* _WORK REQUIRED_
From the line containing "left elbow: (370, 505)" to the line containing "left ear: (303, 159)" in the entries below, reproduce every line exactly, ends included. Nothing else belongs in the copy, and no pictures.

Pose estimation data
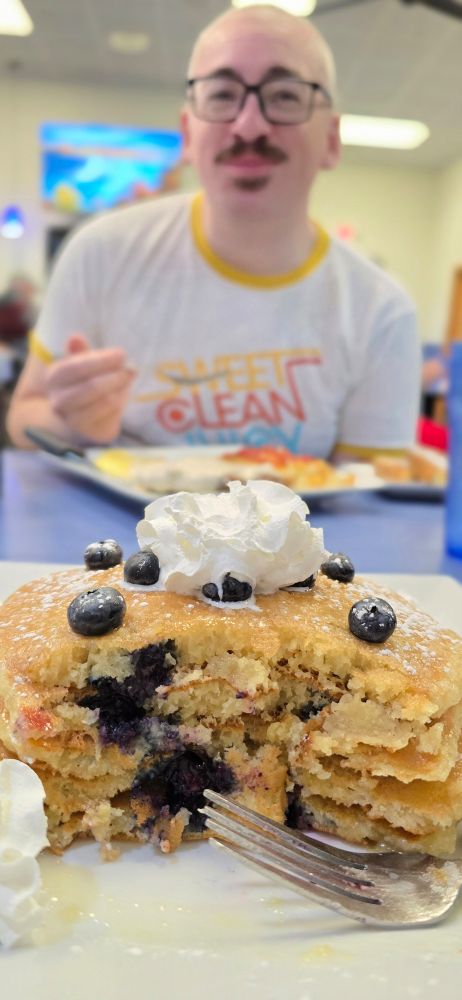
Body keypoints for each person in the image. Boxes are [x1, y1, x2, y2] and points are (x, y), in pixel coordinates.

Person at [7, 3, 421, 458]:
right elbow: (23, 417)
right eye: (222, 95)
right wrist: (71, 423)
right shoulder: (100, 253)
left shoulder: (382, 312)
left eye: (285, 96)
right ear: (187, 134)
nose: (249, 125)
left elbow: (370, 505)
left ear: (331, 139)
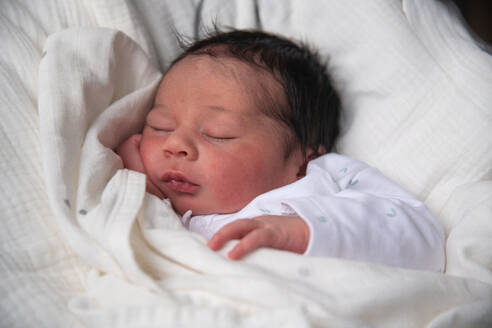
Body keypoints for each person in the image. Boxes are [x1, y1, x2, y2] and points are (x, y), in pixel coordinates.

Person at [117, 29, 445, 271]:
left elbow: (421, 236)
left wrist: (302, 231)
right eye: (160, 127)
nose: (174, 145)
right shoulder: (172, 213)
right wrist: (137, 185)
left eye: (219, 134)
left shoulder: (324, 179)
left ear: (303, 159)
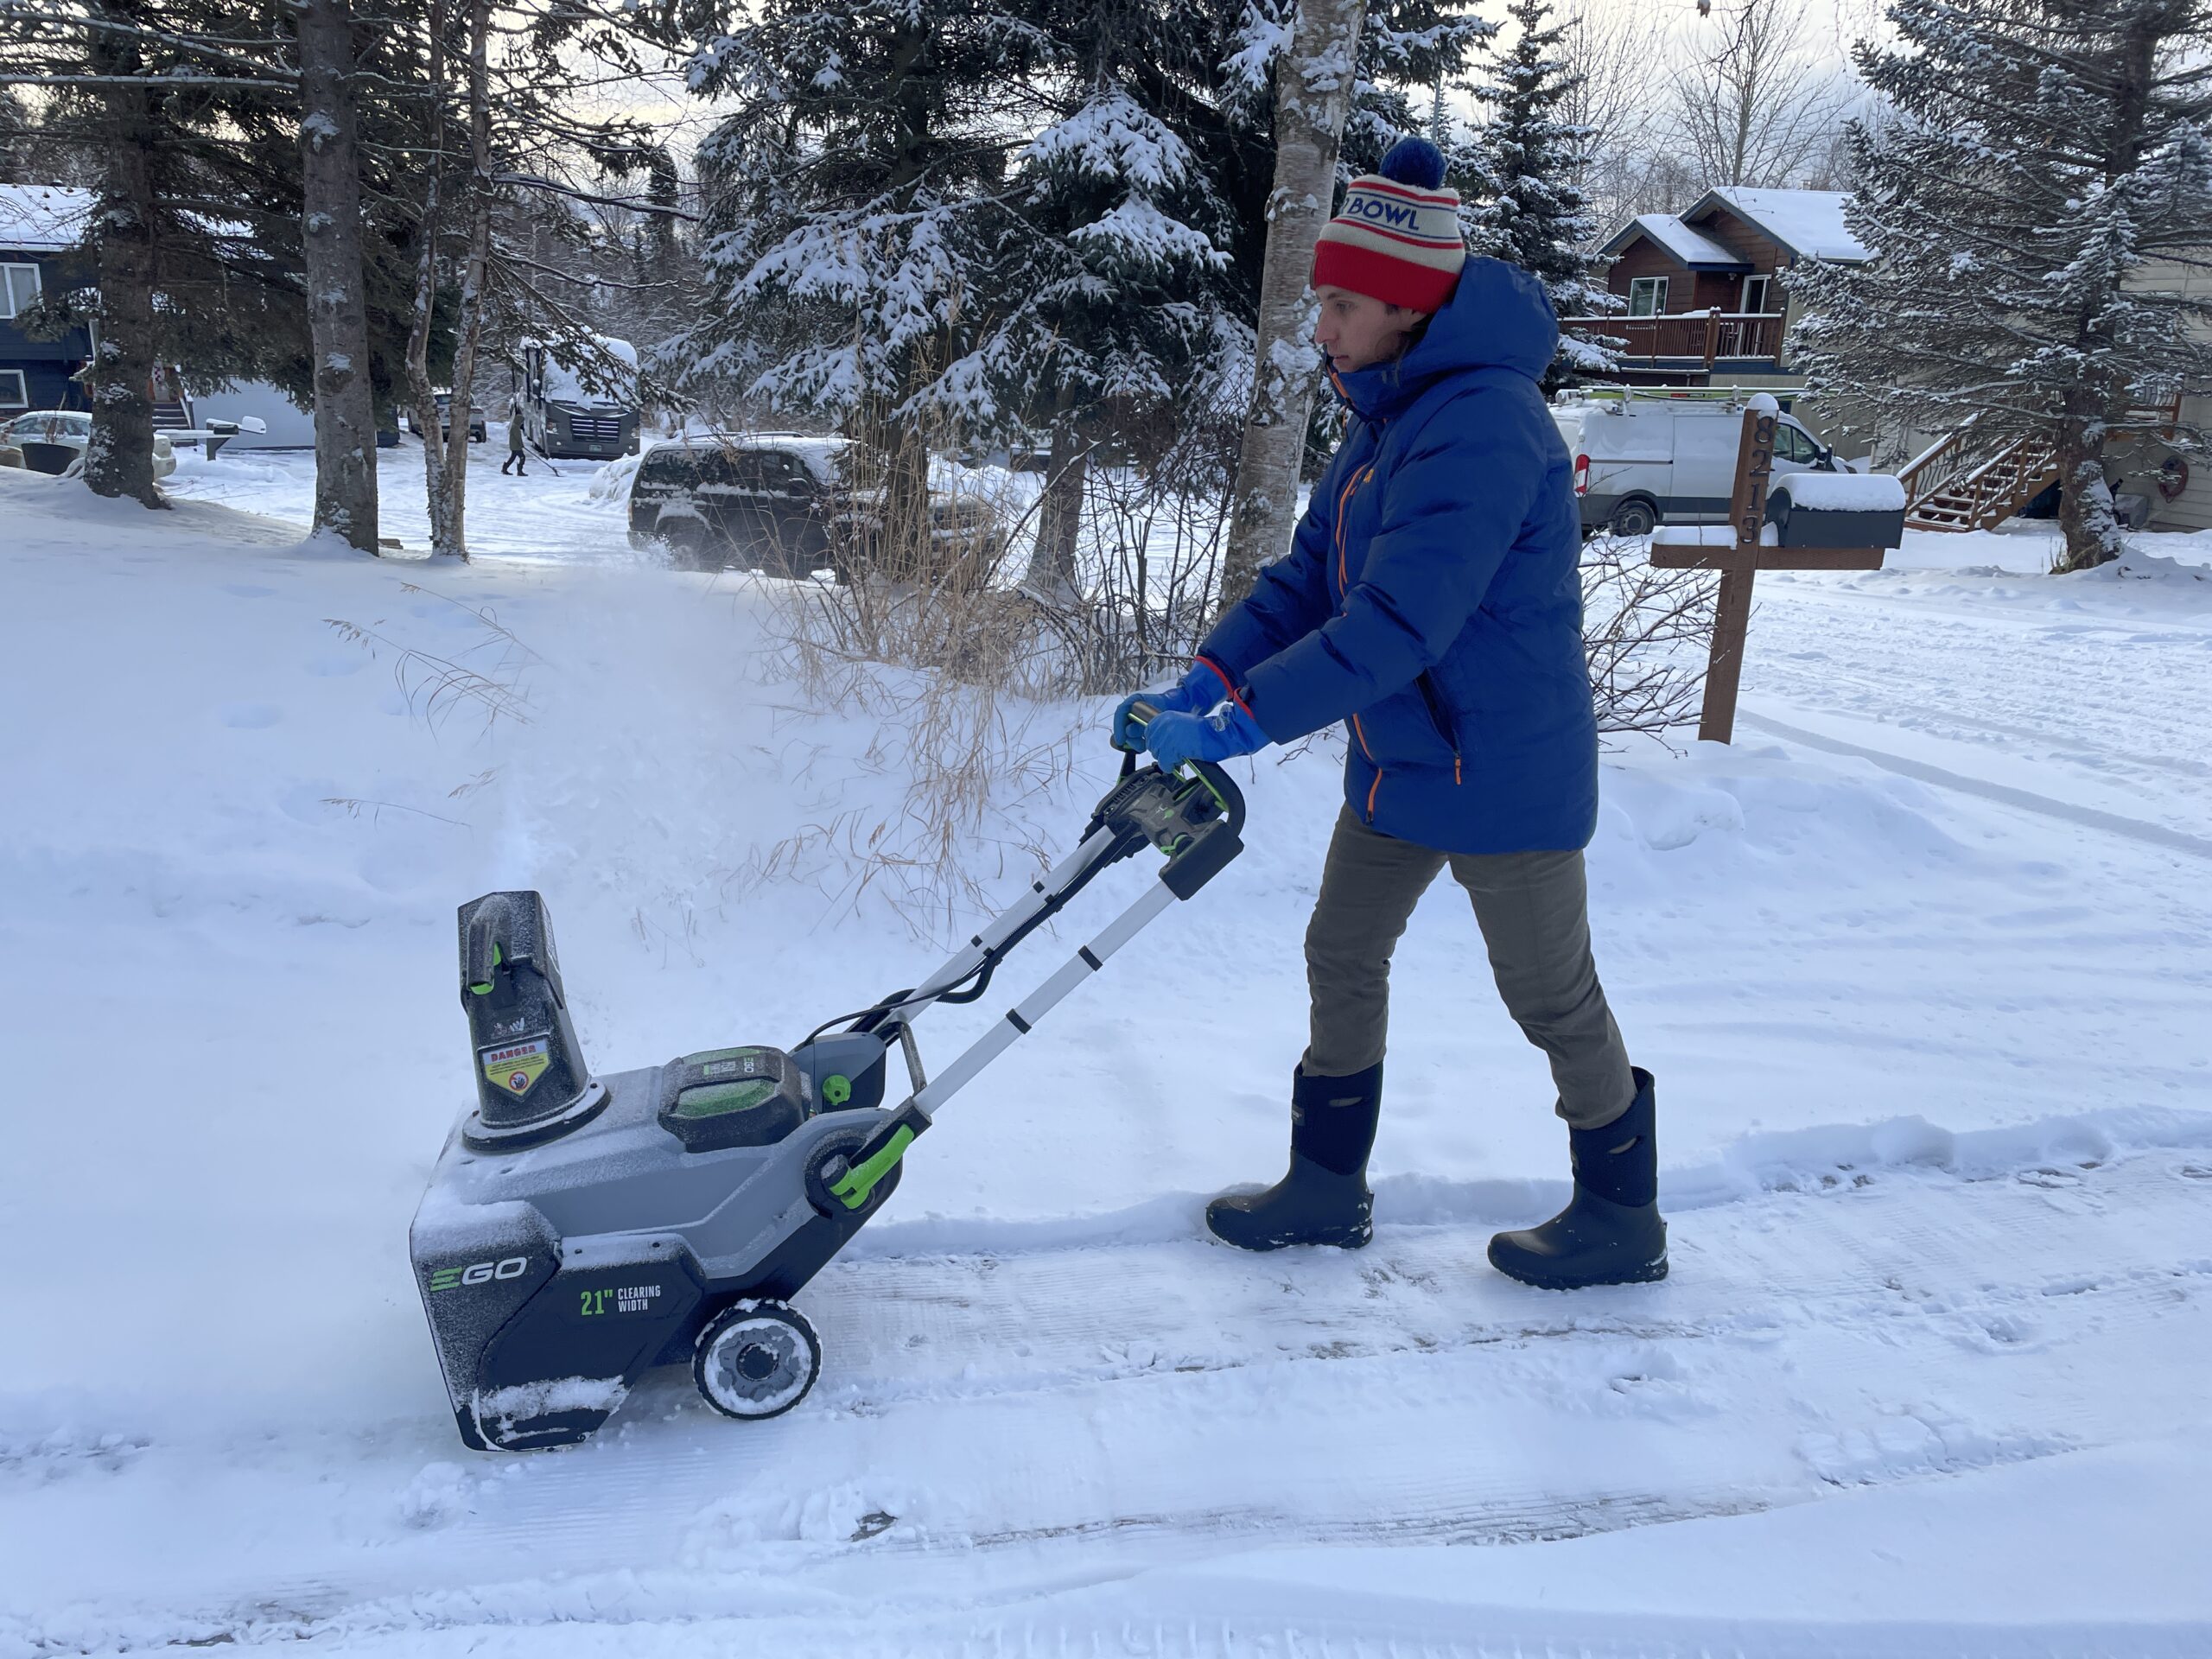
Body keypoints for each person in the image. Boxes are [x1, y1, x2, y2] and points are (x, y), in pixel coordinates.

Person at [1115, 136, 1662, 1291]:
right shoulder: (1384, 416)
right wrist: (1205, 680)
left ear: (1408, 309)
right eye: (1322, 301)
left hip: (1501, 769)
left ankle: (1622, 1215)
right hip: (1402, 759)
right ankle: (1326, 1189)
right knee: (1342, 950)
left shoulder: (1484, 424)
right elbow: (1310, 579)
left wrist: (1242, 724)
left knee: (1550, 998)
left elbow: (1398, 624)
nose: (1320, 326)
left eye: (1343, 305)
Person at [500, 397, 528, 476]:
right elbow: (518, 437)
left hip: (514, 446)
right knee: (522, 457)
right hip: (516, 446)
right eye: (521, 421)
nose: (521, 423)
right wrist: (521, 445)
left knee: (512, 458)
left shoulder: (515, 426)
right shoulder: (515, 427)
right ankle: (519, 471)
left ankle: (505, 468)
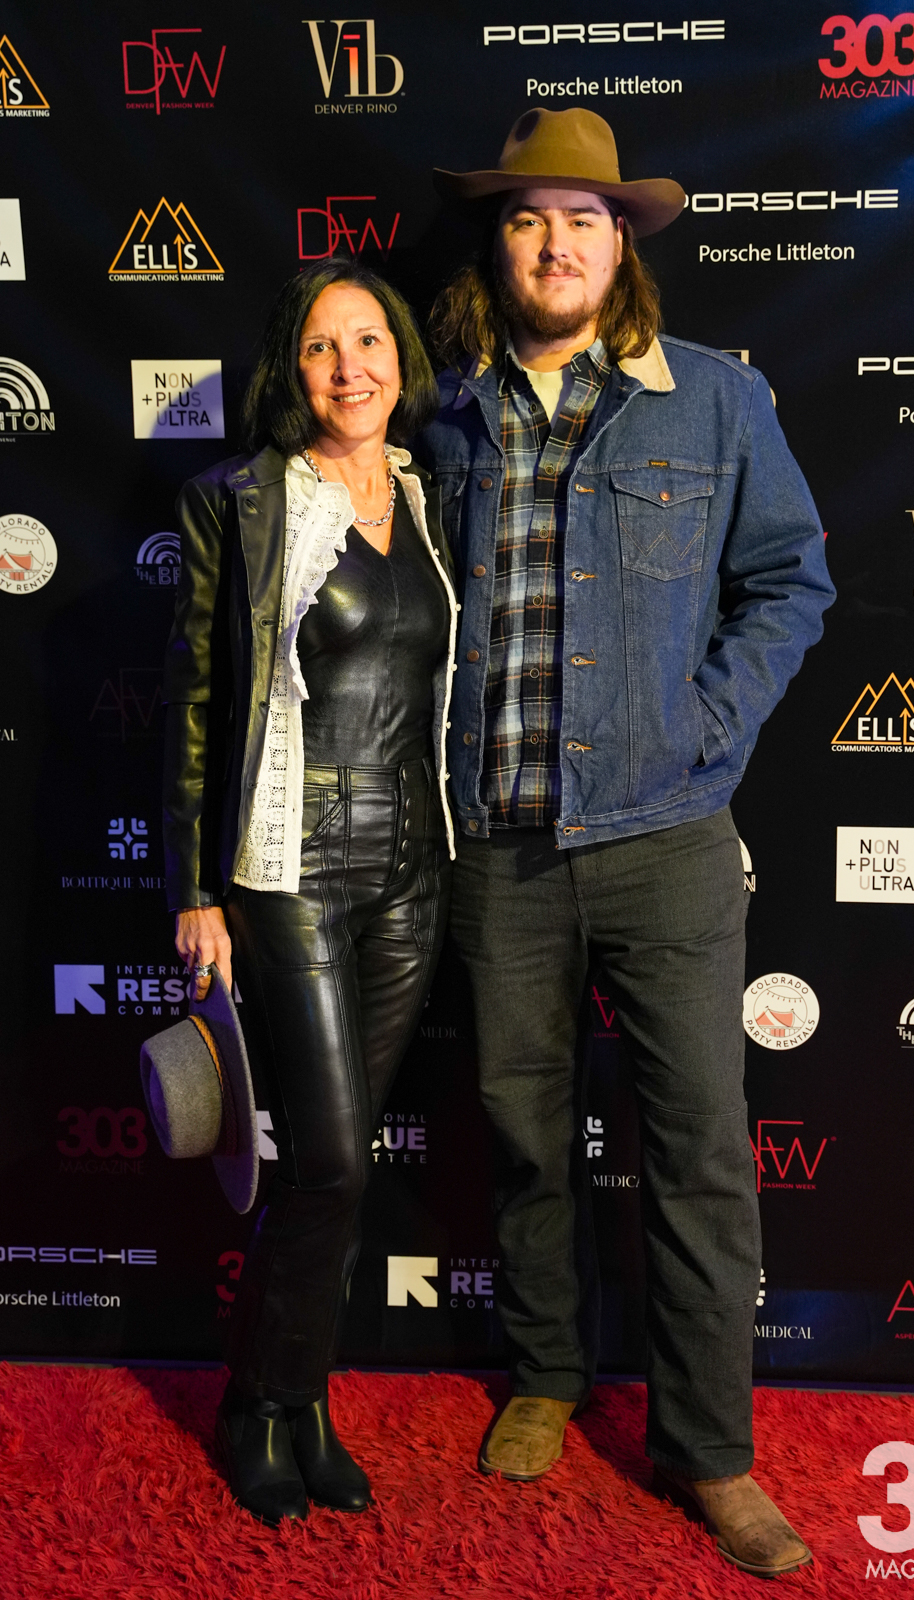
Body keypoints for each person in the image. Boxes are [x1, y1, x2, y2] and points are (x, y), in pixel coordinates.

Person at [418, 108, 835, 1579]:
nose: (555, 243)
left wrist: (702, 724)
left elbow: (789, 582)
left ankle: (709, 1448)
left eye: (582, 220)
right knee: (524, 1133)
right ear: (498, 243)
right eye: (529, 217)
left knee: (699, 1149)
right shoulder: (437, 413)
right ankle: (544, 1375)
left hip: (665, 838)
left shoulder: (712, 398)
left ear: (622, 243)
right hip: (496, 846)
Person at [162, 258, 458, 1527]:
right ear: (293, 368)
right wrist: (195, 887)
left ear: (400, 358)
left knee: (335, 1167)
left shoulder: (429, 494)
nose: (351, 367)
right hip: (288, 868)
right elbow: (195, 698)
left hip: (412, 871)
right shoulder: (237, 501)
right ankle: (258, 1404)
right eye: (324, 346)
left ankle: (302, 1401)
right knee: (329, 1159)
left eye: (370, 340)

* _COMPLETED EXERCISE_
left elbow: (370, 505)
left ear: (331, 139)
Body keypoints for each person in the image. Boxes are [x1, y1, x2, y2] and points are (x, y), in pixel coordinates.

Person at [117, 29, 445, 271]:
left elbow: (421, 236)
left wrist: (302, 231)
right eye: (160, 127)
nose: (174, 145)
right shoulder: (172, 213)
right wrist: (137, 185)
left eye: (219, 134)
left shoulder: (324, 179)
left ear: (303, 159)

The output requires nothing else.